What to do:
Only lines with the string "نظرات" are wanted. Pull them out of the data.

Stored records
# # # # #
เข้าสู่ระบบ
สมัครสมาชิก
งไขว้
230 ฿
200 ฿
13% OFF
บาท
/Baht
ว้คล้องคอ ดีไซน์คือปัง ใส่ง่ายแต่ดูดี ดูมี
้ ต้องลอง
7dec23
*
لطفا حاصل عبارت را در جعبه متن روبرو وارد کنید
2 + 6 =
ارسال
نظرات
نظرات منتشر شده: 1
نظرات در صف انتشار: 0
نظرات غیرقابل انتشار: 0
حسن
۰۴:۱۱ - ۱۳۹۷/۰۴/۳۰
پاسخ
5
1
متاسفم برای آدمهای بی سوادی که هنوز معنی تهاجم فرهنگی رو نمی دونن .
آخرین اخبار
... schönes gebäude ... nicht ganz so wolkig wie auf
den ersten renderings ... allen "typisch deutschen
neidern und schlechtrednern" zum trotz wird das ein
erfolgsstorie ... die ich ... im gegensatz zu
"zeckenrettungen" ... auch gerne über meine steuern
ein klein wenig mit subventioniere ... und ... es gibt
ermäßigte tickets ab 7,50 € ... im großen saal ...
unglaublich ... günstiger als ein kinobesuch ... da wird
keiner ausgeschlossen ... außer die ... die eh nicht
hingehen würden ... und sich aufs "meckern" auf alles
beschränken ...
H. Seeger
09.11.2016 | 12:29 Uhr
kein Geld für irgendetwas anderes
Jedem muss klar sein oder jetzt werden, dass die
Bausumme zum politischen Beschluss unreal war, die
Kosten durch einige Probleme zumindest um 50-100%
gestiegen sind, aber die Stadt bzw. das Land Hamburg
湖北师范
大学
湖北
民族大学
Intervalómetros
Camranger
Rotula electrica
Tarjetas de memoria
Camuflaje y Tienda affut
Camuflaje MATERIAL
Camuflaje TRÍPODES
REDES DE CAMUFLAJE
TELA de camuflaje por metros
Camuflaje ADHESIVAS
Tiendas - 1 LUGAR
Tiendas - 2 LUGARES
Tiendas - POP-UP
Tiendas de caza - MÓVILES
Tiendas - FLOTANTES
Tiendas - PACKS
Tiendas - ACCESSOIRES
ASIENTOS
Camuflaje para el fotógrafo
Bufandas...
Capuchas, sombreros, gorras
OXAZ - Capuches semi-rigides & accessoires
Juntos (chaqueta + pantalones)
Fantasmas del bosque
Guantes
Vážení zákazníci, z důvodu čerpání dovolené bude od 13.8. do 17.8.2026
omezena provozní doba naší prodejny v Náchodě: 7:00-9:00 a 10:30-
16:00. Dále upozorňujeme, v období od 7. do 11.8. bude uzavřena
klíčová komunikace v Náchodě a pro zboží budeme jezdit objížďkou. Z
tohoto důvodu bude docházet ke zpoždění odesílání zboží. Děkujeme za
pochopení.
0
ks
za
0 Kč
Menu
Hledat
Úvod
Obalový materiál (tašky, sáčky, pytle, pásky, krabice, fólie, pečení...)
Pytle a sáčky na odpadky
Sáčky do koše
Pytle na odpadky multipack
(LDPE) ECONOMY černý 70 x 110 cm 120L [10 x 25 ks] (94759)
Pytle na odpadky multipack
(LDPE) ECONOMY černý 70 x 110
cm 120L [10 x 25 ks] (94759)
# # # # #
Task response:
نظرات
نظرات منتشر شده: 1
نظرات در صف انتشار: 0
نظرات غیرقابل انتشار: 0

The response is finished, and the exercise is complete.